### Dataset records
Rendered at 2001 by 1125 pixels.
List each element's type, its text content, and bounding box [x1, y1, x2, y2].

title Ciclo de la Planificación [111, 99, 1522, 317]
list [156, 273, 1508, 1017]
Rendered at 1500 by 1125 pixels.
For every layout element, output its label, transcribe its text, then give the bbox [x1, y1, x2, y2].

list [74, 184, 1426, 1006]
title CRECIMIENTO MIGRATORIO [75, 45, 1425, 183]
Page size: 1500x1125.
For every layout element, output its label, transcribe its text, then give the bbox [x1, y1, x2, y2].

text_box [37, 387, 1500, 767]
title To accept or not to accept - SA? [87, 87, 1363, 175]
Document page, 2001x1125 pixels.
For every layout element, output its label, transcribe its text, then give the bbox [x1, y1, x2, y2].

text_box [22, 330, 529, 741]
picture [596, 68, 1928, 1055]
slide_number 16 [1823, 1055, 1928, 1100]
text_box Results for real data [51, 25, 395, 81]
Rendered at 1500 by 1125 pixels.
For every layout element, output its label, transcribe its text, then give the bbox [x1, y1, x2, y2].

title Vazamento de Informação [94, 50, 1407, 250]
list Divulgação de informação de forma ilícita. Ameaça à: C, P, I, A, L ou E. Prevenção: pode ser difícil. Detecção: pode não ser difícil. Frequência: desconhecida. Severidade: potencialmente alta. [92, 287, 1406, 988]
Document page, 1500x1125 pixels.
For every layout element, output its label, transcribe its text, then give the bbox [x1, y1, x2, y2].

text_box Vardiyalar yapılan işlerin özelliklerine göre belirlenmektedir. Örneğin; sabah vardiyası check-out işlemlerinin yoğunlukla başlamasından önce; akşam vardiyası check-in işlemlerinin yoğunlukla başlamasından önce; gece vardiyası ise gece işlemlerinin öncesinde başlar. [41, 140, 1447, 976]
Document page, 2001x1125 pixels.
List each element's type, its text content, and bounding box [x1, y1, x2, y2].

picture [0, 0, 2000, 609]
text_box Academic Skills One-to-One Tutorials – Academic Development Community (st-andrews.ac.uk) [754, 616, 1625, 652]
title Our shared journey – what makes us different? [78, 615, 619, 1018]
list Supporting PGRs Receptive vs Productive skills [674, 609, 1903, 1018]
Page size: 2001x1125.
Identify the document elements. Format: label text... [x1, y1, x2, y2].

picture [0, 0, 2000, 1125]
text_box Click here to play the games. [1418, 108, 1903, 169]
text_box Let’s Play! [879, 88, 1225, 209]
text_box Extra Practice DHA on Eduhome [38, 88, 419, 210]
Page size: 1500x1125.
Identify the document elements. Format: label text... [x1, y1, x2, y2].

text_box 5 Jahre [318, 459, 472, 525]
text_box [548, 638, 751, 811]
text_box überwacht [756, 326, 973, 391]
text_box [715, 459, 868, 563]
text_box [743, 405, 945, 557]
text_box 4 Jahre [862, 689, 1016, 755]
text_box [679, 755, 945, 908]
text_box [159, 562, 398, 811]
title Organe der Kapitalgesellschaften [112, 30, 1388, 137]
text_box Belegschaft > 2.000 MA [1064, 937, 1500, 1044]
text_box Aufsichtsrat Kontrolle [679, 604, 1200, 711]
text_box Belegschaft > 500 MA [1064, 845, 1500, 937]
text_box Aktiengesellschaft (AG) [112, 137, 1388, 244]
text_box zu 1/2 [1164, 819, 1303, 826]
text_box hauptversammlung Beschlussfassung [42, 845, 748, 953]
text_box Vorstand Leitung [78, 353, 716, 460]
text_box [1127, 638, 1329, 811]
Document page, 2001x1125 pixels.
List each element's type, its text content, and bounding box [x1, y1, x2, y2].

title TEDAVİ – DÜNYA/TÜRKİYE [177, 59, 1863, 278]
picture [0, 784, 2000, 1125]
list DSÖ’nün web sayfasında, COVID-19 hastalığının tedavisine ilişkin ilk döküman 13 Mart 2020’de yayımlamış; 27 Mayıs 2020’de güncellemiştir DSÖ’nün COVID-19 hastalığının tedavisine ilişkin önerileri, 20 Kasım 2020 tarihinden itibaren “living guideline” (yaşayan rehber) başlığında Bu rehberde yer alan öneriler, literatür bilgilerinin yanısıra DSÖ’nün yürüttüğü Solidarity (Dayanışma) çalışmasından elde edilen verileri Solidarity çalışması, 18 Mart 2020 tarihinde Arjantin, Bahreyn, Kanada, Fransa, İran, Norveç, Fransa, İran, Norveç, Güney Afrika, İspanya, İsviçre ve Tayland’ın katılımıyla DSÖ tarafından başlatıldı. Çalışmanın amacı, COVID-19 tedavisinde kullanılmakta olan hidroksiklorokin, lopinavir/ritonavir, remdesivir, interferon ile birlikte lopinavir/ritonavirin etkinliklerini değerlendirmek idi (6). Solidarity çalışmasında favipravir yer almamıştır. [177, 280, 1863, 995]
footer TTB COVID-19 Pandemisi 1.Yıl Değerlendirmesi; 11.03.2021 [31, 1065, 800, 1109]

### Activity
For this exercise, repeat each line of the listing exactly.

### Response
Rendered at 2001 by 1125 pixels.
List each element's type, its text content, and bounding box [x1, y1, x2, y2].

title Ciclo de la Planificación [111, 99, 1522, 317]
list [156, 273, 1508, 1017]
Rendered at 1500 by 1125 pixels.
For every layout element, output its label, transcribe its text, then give the bbox [x1, y1, x2, y2].

list [74, 184, 1426, 1006]
title CRECIMIENTO MIGRATORIO [75, 45, 1425, 183]
Page size: 1500x1125.
For every layout element, output its label, transcribe its text, then give the bbox [x1, y1, x2, y2].

text_box [37, 387, 1500, 767]
title To accept or not to accept - SA? [87, 87, 1363, 175]
Document page, 2001x1125 pixels.
For every layout element, output its label, transcribe its text, then give the bbox [x1, y1, x2, y2].

text_box [22, 330, 529, 741]
picture [596, 68, 1928, 1055]
slide_number 16 [1823, 1055, 1928, 1100]
text_box Results for real data [51, 25, 395, 81]
Rendered at 1500 by 1125 pixels.
For every layout element, output its label, transcribe its text, then give the bbox [x1, y1, x2, y2].

title Vazamento de Informação [94, 50, 1407, 250]
list Divulgação de informação de forma ilícita. Ameaça à: C, P, I, A, L ou E. Prevenção: pode ser difícil. Detecção: pode não ser difícil. Frequência: desconhecida. Severidade: potencialmente alta. [92, 287, 1406, 988]
Document page, 1500x1125 pixels.
For every layout element, output its label, transcribe its text, then give the bbox [x1, y1, x2, y2].

text_box Vardiyalar yapılan işlerin özelliklerine göre belirlenmektedir. Örneğin; sabah vardiyası check-out işlemlerinin yoğunlukla başlamasından önce; akşam vardiyası check-in işlemlerinin yoğunlukla başlamasından önce; gece vardiyası ise gece işlemlerinin öncesinde başlar. [41, 140, 1447, 976]
Document page, 2001x1125 pixels.
List each element's type, its text content, and bounding box [x1, y1, x2, y2].

picture [0, 0, 2000, 609]
text_box Academic Skills One-to-One Tutorials – Academic Development Community (st-andrews.ac.uk) [754, 616, 1625, 652]
title Our shared journey – what makes us different? [78, 615, 619, 1018]
list Supporting PGRs Receptive vs Productive skills [674, 609, 1903, 1018]
Page size: 2001x1125.
Identify the document elements. Format: label text... [x1, y1, x2, y2].

picture [0, 0, 2000, 1125]
text_box Click here to play the games. [1418, 108, 1903, 169]
text_box Let’s Play! [879, 88, 1225, 209]
text_box Extra Practice DHA on Eduhome [38, 88, 419, 210]
Page size: 1500x1125.
Identify the document elements. Format: label text... [x1, y1, x2, y2].

text_box 5 Jahre [318, 459, 472, 525]
text_box [548, 638, 751, 811]
text_box überwacht [756, 326, 973, 391]
text_box [715, 459, 868, 563]
text_box [743, 405, 945, 557]
text_box 4 Jahre [862, 689, 1016, 755]
text_box [679, 755, 945, 908]
text_box [159, 562, 398, 811]
title Organe der Kapitalgesellschaften [112, 30, 1388, 137]
text_box Belegschaft > 2.000 MA [1064, 937, 1500, 1044]
text_box Aufsichtsrat Kontrolle [679, 604, 1200, 711]
text_box Belegschaft > 500 MA [1064, 845, 1500, 937]
text_box Aktiengesellschaft (AG) [112, 137, 1388, 244]
text_box zu 1/2 [1164, 819, 1303, 826]
text_box hauptversammlung Beschlussfassung [42, 845, 748, 953]
text_box Vorstand Leitung [78, 353, 716, 460]
text_box [1127, 638, 1329, 811]
Document page, 2001x1125 pixels.
List each element's type, its text content, and bounding box [x1, y1, x2, y2].

title TEDAVİ – DÜNYA/TÜRKİYE [177, 59, 1863, 278]
picture [0, 784, 2000, 1125]
list DSÖ’nün web sayfasında, COVID-19 hastalığının tedavisine ilişkin ilk döküman 13 Mart 2020’de yayımlamış; 27 Mayıs 2020’de güncellemiştir DSÖ’nün COVID-19 hastalığının tedavisine ilişkin önerileri, 20 Kasım 2020 tarihinden itibaren “living guideline” (yaşayan rehber) başlığında Bu rehberde yer alan öneriler, literatür bilgilerinin yanısıra DSÖ’nün yürüttüğü Solidarity (Dayanışma) çalışmasından elde edilen verileri Solidarity çalışması, 18 Mart 2020 tarihinde Arjantin, Bahreyn, Kanada, Fransa, İran, Norveç, Fransa, İran, Norveç, Güney Afrika, İspanya, İsviçre ve Tayland’ın katılımıyla DSÖ tarafından başlatıldı. Çalışmanın amacı, COVID-19 tedavisinde kullanılmakta olan hidroksiklorokin, lopinavir/ritonavir, remdesivir, interferon ile birlikte lopinavir/ritonavirin etkinliklerini değerlendirmek idi (6). Solidarity çalışmasında favipravir yer almamıştır. [177, 280, 1863, 995]
footer TTB COVID-19 Pandemisi 1.Yıl Değerlendirmesi; 11.03.2021 [31, 1065, 800, 1109]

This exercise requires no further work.